Serving ML Models in Production with FastAPI and Celery - [Eng]
Overview
This article talks about how to implement Machine Learning in a real project. An example to implement a Machine Learning model using Celery and FastAPI. All the code can be found in the archive here. Github. Vietnamese version
can be read at Vie.
In this tutorial we use the object-detection model trained with Tensorflow base on Coco Dataset. In general, it is an object recognition model with about 80 classes such as dogs, cats, birds (birds), chickens, ducks … Instructions to train the model are not mentioned in this article.
Asynchronous
The goal is to build the service asynchronously: instead of directly returning a prediction (the client calls the ML Service and waits for the service to return the result), the ML Service returns a unique identifier (task_id) for the a mission. While the prediction task is being completed by the ML Service (Worker Node), the Client is free to continue processing other tasks for example sending another prediction request. The steps below describe the actions taken to process a prediction (internet source image):
- The client application sends a POST request to the FastAPI endpoint, depending on the request sends to the API service different content in this case uploading an image to be predicted.
- FastAPI validates the information and saves the image to the archive (eg: Nas, HDFS…). If the validation is successful then a prediction task will be created and moved to the Broker - Message queue (e.g. RabbitMQ).
- At the same time, the API service also creates a unique task_id and returns the client if the Celery task creation is successful.
- The prediction task is assigned by the Broker to one of the Worker Nodes (here you can have multiple worker nodes). Once the task is distributed, the worker generates a prediction using the previously trained ML model.
- Once a prediction has been generated, the results are stored in the Celery backend (eg Redis).
- At any point after step 3, the Client can start examining the results from another FastAPI endpoint using the unique task_id received from the previous API service. Once the prediction is ready, it will be returned to the Client.
Let’s start
I continue to use Docker to develop this application.
- First proceed to clone the repo to:
# clone git repo and goto root path
git clone https://github.com/apot-group/ml-models-in-production.git
cd ml-models-in-production
- The project structure includes:
├── ml-api -> Contains code of FastAPI service config at ml-api/app/environment.env
├── ml-celery -> Contains code of Celery Worker config at ml-celery/app/environment.env
├── ml-client -> Contains Client's code
├── ml-storages -> Create a shared storage like file system service
├── upload
├── object-detection
├── docker-compose.yaml -> run service with this!
...
- Next, we need to build the entire service with docker-compose:
docker-compose build && docker-compose up
Since building the image from scratch, this can take a while. After executing the docker-compose up command, the services will start. It can take a while before everything is up and running.

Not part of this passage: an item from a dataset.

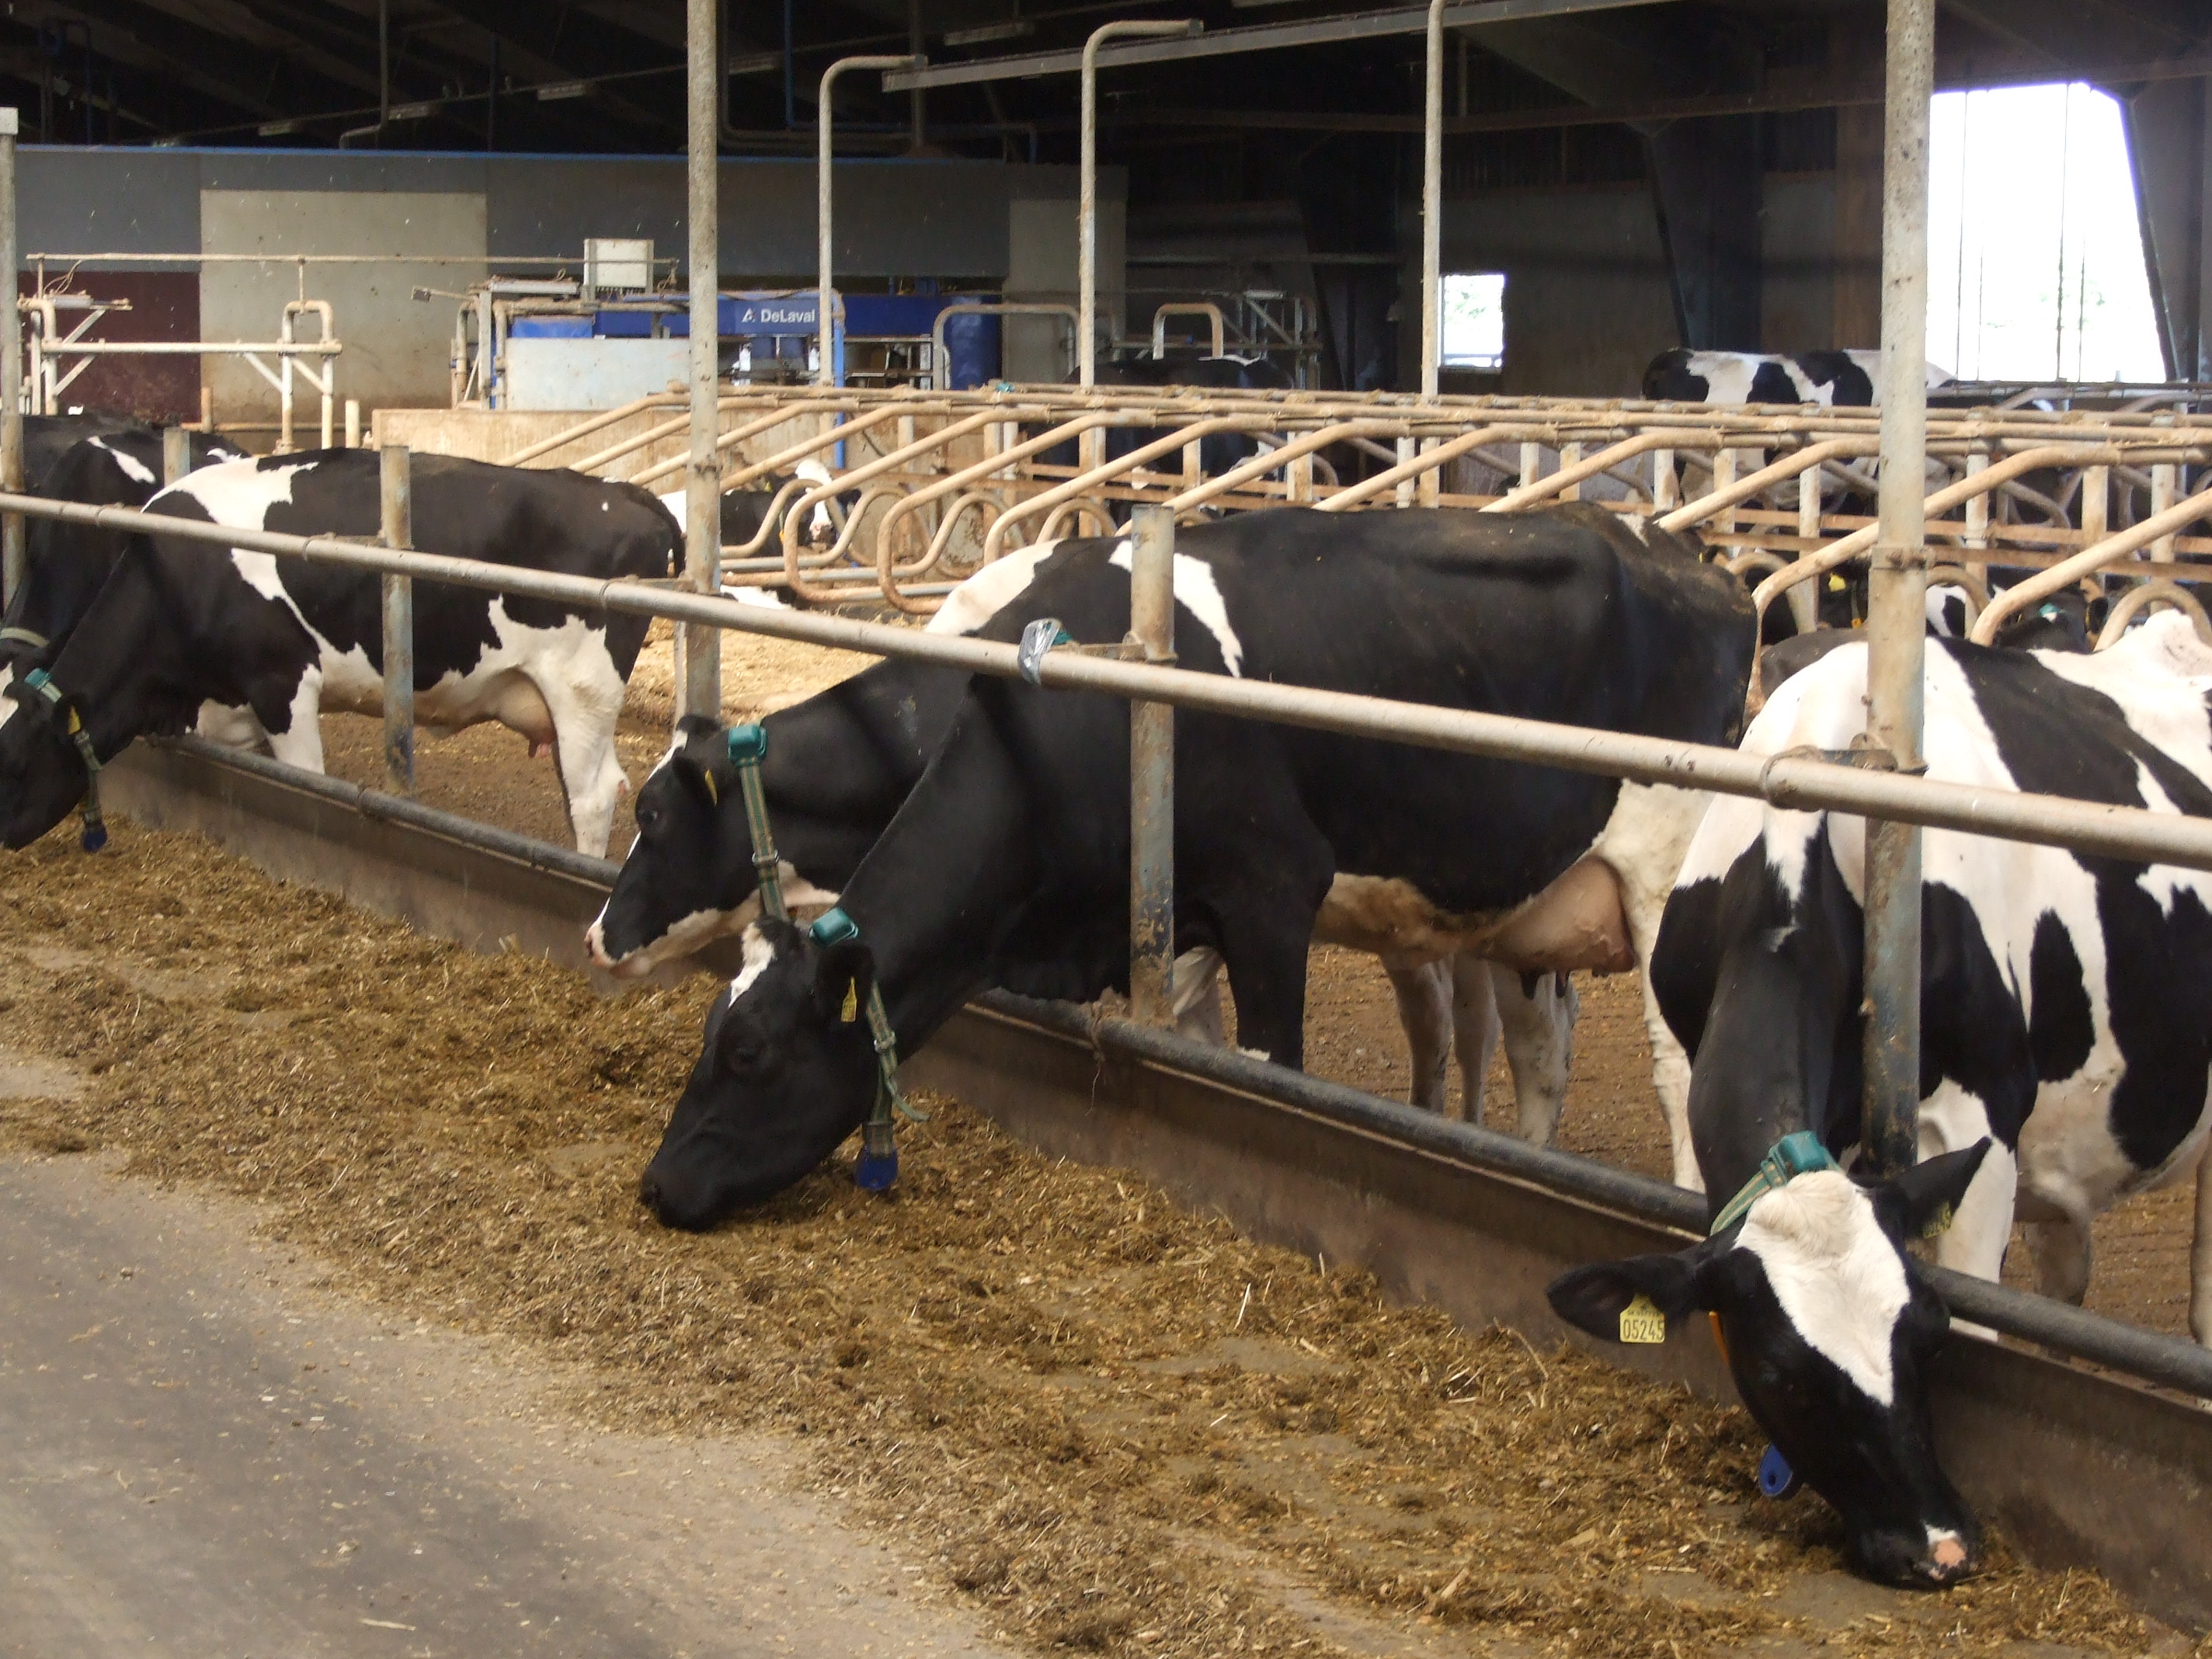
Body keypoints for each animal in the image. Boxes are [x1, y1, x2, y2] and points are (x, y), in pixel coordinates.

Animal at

| Service | URL | User/Password |
| -------------| ----------------------------|---------------------------------|
| Client | http://localhost | ml_user/CBSy3NaBMxLF |
| API | http://localhost/api/docs | None |
- Finally, login to http://localhost with user “ml_user” and pass
CBSy3NaBMxLF
select the file you need to predict and see the results.
Note that the first image predicted will take some time because Celery needs time to load the ML model into memory. From the 2nd image onwards the service runs pretty fast.
This is just a reference example of the approach to implementing an ML model. In fact requires more things. Hope this article can help you something. Cordially greet and to win!